Lesetext
§ §

Grundlage 

Metalldetektoren verfügen über mehrere grundlegende Einstellungen, die entscheidend für eine erfolgreiche Suche sind. Die wichtigste Einstellung ist die Empfindlichkeit (Sensitivity). Sie bestimmt, wie stark der Detektor auf Metall reagiert. Eine hohe Empfindlichkeit erhöht die Fundtiefe, kann aber auch zu mehr Störsignalen führen.

 

Eine weitere wichtige Funktion ist die Diskriminierung (Discrimination). Mit ihr können bestimmte Metallarten, wie Eisen oder Aluminium, ausgeblendet werden. Gerade Anfänger sollten die Diskriminierung nicht zu hoch einstellen, da sonst auch interessante Funde übersehen werden können.

 

Der Bodenabgleich (Ground Balance) ist besonders wichtig bei mineralisierten Böden. Diese Einstellung sorgt dafür, dass der Detektor nicht auf Bodenmineralien reagiert, sondern nur auf tatsächliche Metallobjekte. Viele moderne Geräte bieten dafür einen automatischen oder manuellen Bodenabgleich.

§ §

Inhalt der Datensätze
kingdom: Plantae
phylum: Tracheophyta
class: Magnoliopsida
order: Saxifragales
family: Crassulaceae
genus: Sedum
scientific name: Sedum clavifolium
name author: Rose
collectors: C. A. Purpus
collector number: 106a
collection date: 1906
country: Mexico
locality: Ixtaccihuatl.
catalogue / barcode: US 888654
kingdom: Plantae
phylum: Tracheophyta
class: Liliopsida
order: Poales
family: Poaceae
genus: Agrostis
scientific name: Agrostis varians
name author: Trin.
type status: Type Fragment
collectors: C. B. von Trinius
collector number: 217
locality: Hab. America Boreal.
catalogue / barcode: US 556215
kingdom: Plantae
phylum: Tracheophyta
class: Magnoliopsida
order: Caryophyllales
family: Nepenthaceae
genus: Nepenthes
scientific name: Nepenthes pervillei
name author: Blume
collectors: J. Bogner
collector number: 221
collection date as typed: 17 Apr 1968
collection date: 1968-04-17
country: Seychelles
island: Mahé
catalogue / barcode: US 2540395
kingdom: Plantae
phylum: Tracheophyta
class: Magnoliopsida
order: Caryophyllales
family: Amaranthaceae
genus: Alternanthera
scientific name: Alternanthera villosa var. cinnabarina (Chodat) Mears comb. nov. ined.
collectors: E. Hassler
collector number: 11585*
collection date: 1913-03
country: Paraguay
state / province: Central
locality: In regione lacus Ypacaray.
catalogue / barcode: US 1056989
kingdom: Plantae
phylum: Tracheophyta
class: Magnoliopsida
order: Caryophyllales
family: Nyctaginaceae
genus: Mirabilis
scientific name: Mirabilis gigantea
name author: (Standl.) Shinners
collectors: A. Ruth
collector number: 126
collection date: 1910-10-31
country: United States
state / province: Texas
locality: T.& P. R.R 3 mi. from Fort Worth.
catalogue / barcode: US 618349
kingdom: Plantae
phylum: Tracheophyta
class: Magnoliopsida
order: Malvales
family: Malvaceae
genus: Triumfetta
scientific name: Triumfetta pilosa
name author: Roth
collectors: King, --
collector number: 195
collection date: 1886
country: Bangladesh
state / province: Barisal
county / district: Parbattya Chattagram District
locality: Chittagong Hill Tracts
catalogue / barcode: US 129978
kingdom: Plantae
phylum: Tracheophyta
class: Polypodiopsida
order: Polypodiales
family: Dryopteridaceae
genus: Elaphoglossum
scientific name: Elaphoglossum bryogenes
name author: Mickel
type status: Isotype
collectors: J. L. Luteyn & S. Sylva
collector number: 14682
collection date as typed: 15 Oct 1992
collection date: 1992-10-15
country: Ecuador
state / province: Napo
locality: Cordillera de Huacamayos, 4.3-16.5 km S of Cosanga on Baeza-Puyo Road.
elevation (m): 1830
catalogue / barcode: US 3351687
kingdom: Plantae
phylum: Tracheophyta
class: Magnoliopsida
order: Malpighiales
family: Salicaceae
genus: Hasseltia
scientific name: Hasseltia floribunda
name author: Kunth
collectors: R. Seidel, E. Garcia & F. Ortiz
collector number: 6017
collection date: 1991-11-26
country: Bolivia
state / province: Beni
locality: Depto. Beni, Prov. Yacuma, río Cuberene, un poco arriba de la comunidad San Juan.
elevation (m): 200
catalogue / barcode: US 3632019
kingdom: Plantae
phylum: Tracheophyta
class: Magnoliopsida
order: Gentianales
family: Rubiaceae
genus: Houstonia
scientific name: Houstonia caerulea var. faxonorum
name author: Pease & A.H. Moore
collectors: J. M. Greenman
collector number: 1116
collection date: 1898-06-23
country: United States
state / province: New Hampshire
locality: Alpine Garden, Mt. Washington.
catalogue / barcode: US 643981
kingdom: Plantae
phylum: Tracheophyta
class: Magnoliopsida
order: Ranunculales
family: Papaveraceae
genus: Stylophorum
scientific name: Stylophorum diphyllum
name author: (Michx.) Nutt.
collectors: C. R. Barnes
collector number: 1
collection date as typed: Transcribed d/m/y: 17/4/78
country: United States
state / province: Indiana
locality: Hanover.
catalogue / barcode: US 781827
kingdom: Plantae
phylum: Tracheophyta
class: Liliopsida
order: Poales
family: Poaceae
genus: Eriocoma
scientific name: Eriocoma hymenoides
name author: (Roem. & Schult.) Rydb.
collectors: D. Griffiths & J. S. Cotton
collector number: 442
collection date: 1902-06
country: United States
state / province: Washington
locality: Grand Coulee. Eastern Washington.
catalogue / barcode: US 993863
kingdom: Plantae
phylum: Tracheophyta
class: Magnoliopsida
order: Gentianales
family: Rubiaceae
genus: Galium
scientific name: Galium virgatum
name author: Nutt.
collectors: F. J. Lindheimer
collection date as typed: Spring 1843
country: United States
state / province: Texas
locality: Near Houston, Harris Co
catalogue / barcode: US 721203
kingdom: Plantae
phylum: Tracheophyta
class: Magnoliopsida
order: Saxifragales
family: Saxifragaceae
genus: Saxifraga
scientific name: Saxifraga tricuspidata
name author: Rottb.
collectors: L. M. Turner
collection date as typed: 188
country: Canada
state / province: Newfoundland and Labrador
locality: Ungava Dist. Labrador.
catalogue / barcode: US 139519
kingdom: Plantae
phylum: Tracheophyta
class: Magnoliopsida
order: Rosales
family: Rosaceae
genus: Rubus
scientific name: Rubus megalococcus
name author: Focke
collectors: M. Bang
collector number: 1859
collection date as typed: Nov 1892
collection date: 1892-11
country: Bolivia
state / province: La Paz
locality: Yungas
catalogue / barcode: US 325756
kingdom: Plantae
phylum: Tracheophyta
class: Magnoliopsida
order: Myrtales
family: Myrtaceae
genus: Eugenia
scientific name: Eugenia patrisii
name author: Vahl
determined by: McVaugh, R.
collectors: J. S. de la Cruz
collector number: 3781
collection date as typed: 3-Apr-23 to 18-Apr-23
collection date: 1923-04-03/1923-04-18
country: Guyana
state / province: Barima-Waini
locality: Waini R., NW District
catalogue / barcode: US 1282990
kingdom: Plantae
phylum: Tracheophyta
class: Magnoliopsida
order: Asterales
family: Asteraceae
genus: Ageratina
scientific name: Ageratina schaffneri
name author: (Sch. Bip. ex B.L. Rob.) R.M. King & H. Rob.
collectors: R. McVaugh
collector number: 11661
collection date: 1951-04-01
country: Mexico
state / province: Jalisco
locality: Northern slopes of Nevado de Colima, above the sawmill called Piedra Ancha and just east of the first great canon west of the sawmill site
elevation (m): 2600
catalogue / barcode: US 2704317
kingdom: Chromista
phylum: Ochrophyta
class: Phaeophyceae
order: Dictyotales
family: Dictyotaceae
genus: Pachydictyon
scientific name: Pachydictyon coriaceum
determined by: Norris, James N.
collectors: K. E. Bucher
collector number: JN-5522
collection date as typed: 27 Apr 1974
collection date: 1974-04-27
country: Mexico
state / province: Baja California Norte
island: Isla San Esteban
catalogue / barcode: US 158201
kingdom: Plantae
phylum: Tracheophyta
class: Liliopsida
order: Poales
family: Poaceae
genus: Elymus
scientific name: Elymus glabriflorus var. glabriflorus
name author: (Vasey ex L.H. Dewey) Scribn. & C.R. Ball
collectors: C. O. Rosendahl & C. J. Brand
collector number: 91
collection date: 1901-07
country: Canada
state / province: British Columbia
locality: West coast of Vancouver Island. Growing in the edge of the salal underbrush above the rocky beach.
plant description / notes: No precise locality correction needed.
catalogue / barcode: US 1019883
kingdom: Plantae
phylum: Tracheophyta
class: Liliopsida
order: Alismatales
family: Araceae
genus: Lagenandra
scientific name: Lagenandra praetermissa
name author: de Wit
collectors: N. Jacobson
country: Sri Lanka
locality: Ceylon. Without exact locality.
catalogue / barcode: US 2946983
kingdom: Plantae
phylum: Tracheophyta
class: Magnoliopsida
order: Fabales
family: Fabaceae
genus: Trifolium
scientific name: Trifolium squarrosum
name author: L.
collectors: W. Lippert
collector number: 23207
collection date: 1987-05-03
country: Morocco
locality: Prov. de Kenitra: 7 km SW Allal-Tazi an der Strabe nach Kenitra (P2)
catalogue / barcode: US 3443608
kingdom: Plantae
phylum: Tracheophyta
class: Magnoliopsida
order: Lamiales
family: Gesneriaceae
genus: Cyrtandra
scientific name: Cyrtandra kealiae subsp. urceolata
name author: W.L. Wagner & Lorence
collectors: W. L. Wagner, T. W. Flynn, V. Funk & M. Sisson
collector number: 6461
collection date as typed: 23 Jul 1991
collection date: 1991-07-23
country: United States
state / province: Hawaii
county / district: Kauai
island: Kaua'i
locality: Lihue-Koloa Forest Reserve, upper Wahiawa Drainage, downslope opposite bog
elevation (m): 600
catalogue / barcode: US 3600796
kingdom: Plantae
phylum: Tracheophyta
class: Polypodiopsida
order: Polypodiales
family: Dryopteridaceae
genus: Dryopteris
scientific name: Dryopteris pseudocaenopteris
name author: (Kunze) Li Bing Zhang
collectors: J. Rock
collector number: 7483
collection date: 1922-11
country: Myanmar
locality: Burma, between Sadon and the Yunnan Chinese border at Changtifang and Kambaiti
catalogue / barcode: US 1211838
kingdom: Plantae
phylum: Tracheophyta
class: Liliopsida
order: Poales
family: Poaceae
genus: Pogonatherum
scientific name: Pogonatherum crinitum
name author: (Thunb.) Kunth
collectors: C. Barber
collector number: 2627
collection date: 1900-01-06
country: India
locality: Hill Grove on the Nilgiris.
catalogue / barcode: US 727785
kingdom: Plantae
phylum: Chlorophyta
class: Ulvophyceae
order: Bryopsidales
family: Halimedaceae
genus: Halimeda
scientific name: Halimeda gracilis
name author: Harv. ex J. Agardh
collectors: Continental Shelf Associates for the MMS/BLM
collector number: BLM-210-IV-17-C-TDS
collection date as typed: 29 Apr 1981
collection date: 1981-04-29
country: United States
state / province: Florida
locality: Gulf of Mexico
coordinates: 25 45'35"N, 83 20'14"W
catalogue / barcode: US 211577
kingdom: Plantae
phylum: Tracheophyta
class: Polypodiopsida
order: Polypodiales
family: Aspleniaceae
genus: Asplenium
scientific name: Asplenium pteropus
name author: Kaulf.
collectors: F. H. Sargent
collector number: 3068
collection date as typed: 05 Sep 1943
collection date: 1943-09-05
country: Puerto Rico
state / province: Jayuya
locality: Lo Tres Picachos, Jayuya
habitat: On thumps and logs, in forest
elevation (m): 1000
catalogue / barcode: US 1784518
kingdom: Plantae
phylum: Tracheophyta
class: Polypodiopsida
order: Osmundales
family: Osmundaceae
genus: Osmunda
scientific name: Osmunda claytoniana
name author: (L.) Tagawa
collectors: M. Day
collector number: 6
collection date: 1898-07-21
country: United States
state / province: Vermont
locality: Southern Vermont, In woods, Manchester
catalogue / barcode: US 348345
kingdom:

§ §

Arbeitsaufträge
**A)** Prüfe anhand des Textes über die Einstellungen von Metalldetektoren, ob die folgenden Aussagen zutreffen. Antworte jeweils mit Ja oder Nein und belege deine Entscheidung mit einem wörtlichen Zitat. (i) Eine hohe Empfindlichkeit kann mehr Störsignale verursachen. (ii) Anfängern wird geraten, die Diskriminierung möglichst hoch einzustellen. (iii) Der Bodenabgleich lässt sich bei modernen Geräten nur von Hand vornehmen.
**B)** Führe den Text über die Einstellungen von Metalldetektoren im gleichen Stil um einen Absatz weiter.

Lösungen
**A)**
(i) Ja: „Eine hohe Empfindlichkeit erhöht die Fundtiefe, kann aber auch zu mehr Störsignalen führen.“
(ii) Nein: „Gerade Anfänger sollten die Diskriminierung nicht zu hoch einstellen, da sonst auch interessante Funde übersehen werden können.“
(iii) Nein: „Viele moderne Geräte bieten dafür einen automatischen oder manuellen Bodenabgleich.“

**B)**
 

Zusätzlich gibt es häufig verschiedene Suchmodi, wie All-Metall, Münzmodus oder Reliktmodus. Diese Programme sind voreingestellt und erleichtern den Einstieg. Hersteller wie Minelab, Garrett oder Nokta Detectors bieten je nach Modell unterschiedliche Funktionen und Einstellmöglichkeiten.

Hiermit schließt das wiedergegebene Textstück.